Required action – Copy out the forum thread starting with "Second, while Dubai" and going on through "(Jun 18, 2005)", with "Abu Dhabi" renamed to "the capital" everywhere it occurs.

Source document –

Second, while Dubai may run out of oil in a decade or two, the UAE as a whole won’t or at least not in our lifetime. If Abu Dhabi maintains current production levels, the Emirates will have oil for 100 more years. If Dubai would really face serious financial problems in the future I doubt Abu Dhabi would remain completely idle. Anyway, since the oil sector contributes only around 5 percent to Dubai’s GDP, the question when oil runs out does not really matter that much to begin with. Dubai is by far the place which has done the best job to diversify away from oil dependency.

http://www.ameinfo.com/122863.html


Cheers :cheers:


----------



## LMCA1990 (Jun 18, 2005)

I'm still shocked at the amount of projects in Dubai. I just hope they don't have empty skyscrapers when they're finished.


----------



## Mr. Uncut (Jan 13, 2008)

Mercutio said:


> I think you are very wrong on two accounts.
> 
> First, Dubai’s population is likely to double to 3 million just within the next 10 years, maybe even earlier. In addition to that, two smaller emirates, Sharjah and Ajman, lay right next to Dubai and add almost one million people to its metro area (~2.5 million). Furthermore, Dubai is also not a city state but it is integral part of the United Arab Emirates, a country with 4.5 million inhabitants. The population of the UAE as a whole is one of the fastest growing in the world. The UAE is also member of the Gulf Cooperation Council, a trade bloc involving all the oil rich Gulf States including heavy weight Saudi Arabia. Just recently, the GCC has launched successfully a common market and it has broader plans for a monetary union. To sum it up, Dubai has a rapidly growing population and it is pursuing regional economic integration with its wealty neighbours.

Information supplied –
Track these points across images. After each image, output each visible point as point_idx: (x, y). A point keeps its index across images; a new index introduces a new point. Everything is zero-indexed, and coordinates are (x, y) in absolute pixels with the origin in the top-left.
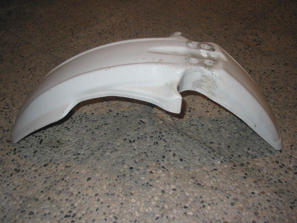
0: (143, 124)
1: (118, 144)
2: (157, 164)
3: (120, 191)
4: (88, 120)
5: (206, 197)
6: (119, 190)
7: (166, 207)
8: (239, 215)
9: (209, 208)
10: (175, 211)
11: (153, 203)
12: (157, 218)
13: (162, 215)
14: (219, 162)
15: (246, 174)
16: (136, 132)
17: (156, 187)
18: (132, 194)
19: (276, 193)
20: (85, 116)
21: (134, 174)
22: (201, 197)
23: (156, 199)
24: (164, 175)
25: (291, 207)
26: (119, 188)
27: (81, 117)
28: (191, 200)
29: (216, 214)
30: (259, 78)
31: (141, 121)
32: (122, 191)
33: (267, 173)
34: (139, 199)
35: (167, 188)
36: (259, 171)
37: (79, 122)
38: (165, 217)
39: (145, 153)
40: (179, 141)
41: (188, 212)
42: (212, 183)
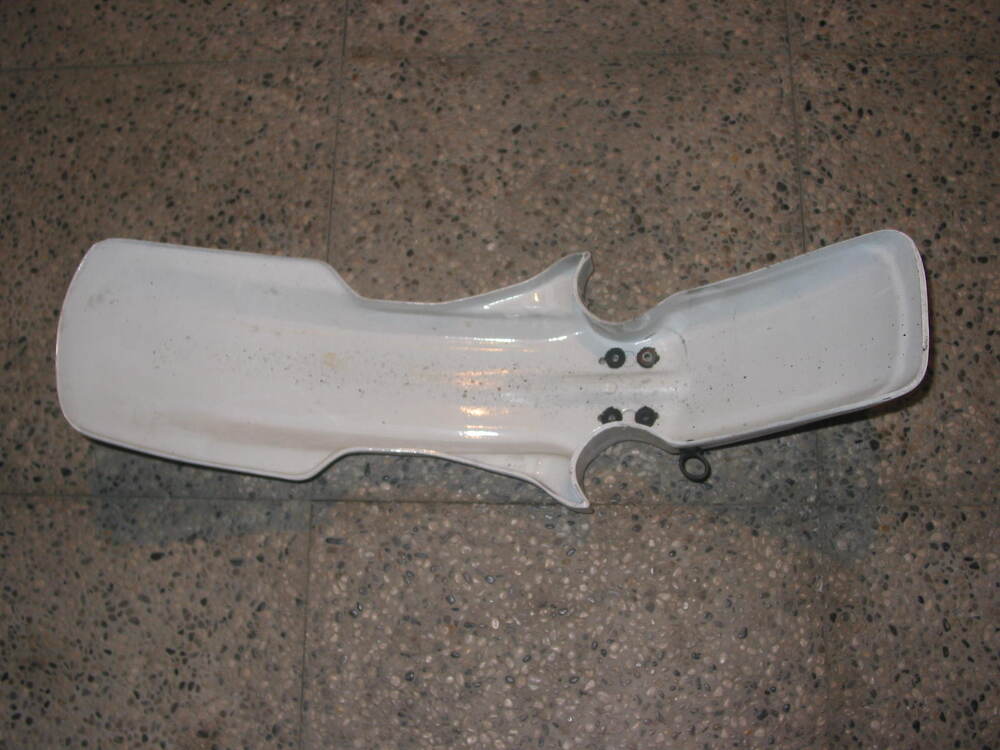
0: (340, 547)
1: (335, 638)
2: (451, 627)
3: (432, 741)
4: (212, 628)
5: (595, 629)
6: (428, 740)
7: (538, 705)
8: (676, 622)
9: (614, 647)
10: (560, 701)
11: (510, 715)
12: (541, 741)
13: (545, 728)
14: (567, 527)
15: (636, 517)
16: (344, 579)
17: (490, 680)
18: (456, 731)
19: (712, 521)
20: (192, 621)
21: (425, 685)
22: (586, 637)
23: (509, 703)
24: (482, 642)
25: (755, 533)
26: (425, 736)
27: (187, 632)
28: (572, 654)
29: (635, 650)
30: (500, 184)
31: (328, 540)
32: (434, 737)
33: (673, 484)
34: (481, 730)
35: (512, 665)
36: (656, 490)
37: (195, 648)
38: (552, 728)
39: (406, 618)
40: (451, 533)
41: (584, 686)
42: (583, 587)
...
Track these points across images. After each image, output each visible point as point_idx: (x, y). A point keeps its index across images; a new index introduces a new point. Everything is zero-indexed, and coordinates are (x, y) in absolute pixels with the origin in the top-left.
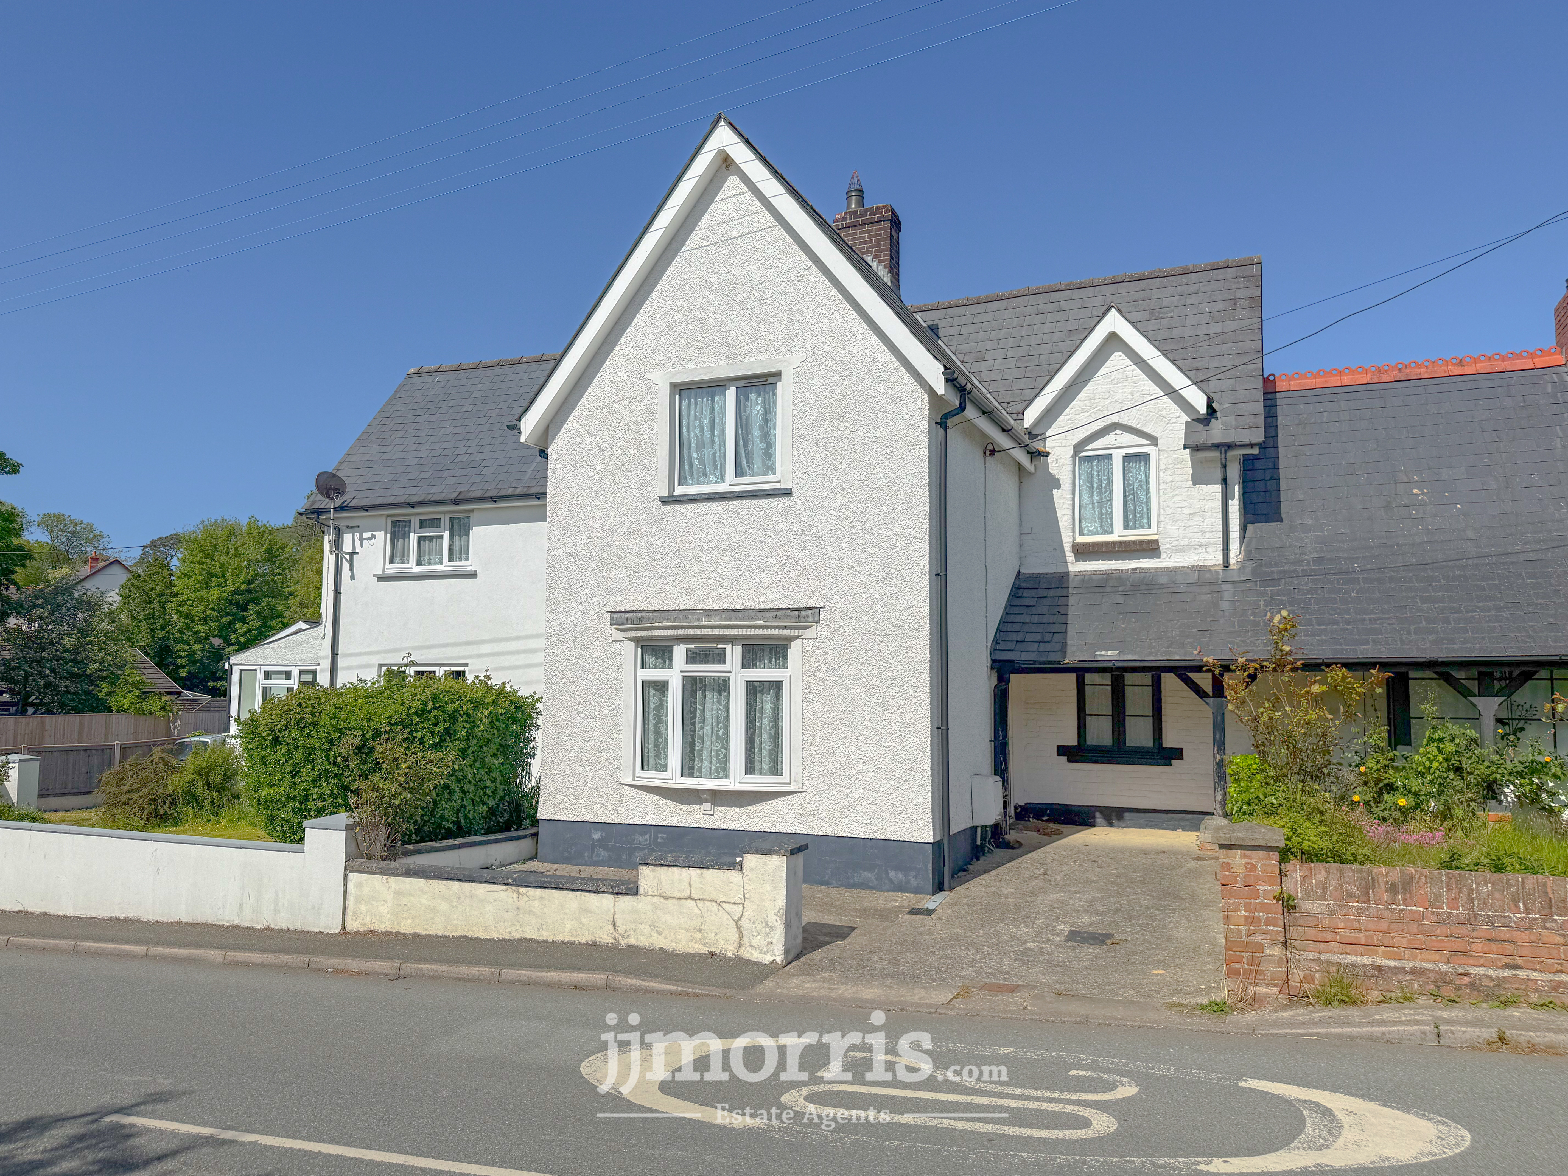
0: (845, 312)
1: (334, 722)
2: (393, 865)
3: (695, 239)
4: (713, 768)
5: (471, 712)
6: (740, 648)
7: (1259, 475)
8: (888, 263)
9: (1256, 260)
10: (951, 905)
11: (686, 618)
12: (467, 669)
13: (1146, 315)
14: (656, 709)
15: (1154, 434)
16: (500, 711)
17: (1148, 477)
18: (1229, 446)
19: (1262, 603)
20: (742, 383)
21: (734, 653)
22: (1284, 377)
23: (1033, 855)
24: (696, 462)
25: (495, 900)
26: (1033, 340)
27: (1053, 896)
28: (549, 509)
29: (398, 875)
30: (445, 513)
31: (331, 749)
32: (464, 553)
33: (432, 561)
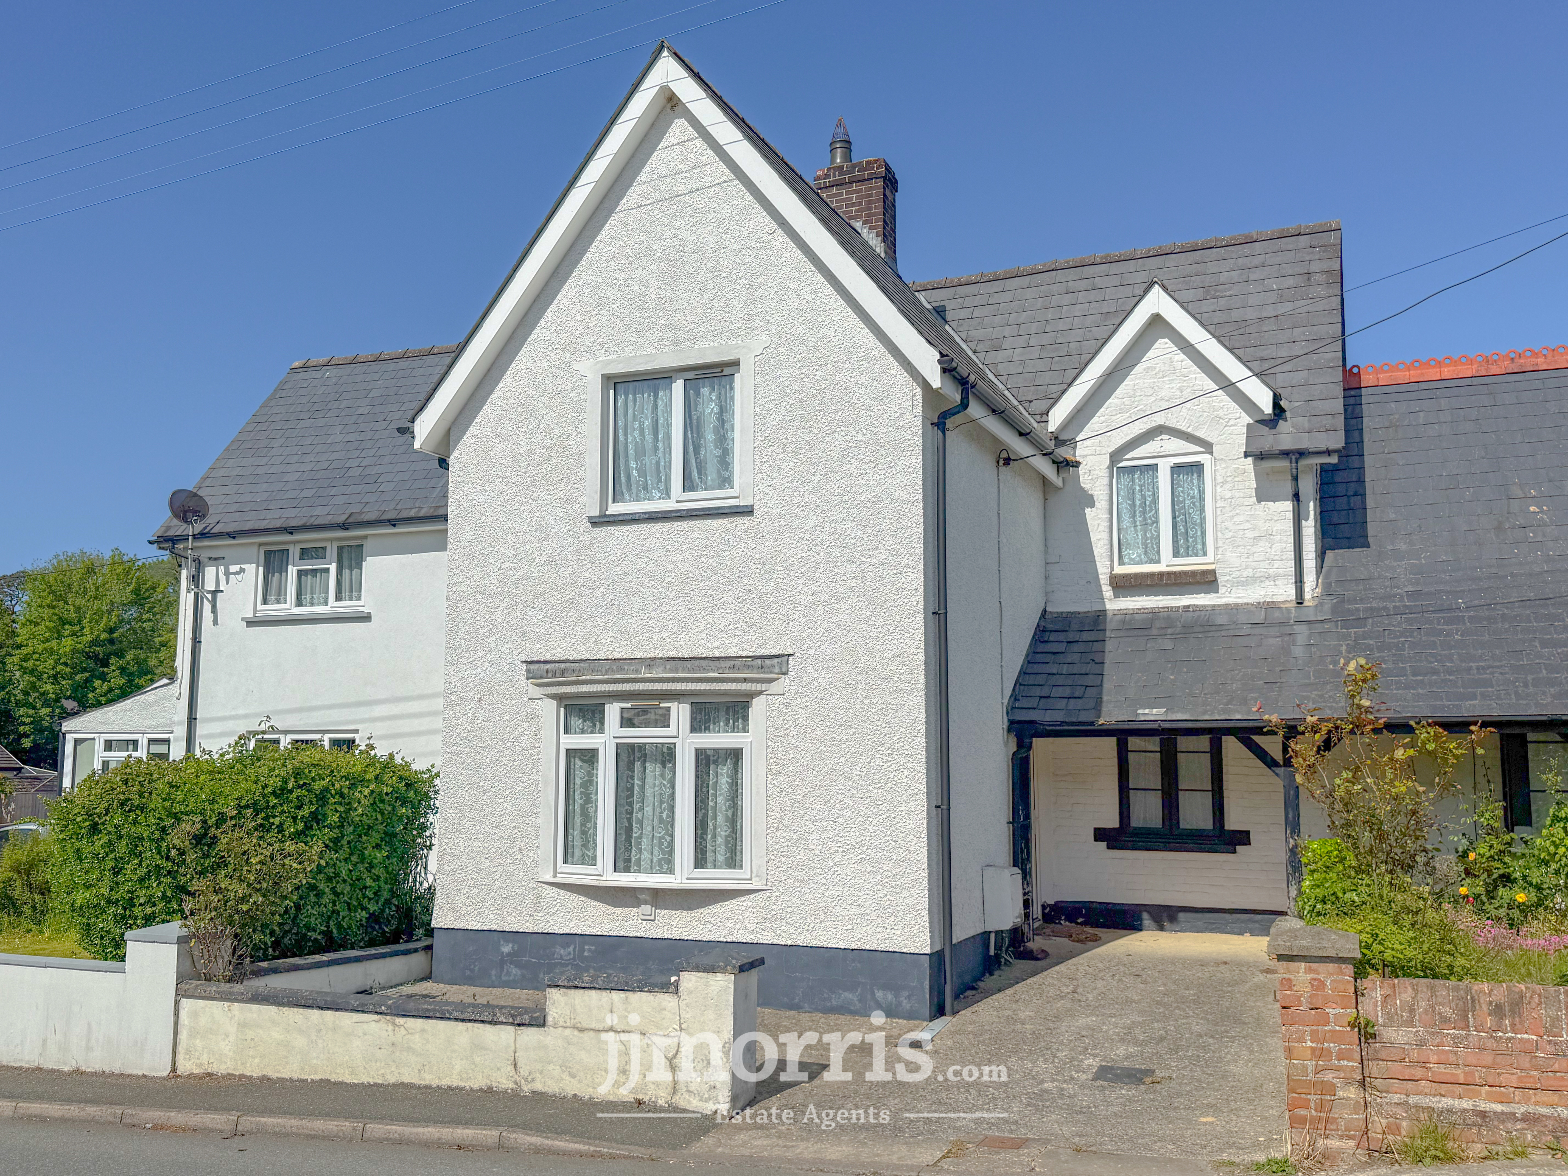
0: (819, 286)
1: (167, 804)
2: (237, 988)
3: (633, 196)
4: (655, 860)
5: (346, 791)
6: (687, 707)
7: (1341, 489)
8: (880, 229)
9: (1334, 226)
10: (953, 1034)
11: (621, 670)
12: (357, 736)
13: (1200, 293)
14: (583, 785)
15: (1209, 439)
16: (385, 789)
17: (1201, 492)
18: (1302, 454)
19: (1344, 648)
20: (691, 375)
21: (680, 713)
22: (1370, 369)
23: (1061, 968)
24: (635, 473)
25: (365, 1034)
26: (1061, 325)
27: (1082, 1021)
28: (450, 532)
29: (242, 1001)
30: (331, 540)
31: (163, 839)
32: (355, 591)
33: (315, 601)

Completed task –
Second, while Dubai may run out of oil in a decade or two, the UAE as a whole won’t or at least not in our lifetime. If the capital maintains current production levels, the Emirates will have oil for 100 more years. If Dubai would really face serious financial problems in the future I doubt the capital would remain completely idle. Anyway, since the oil sector contributes only around 5 percent to Dubai’s GDP, the question when oil runs out does not really matter that much to begin with. Dubai is by far the place which has done the best job to diversify away from oil dependency.

http://www.ameinfo.com/122863.html


Cheers :cheers:


----------



## LMCA1990 (Jun 18, 2005)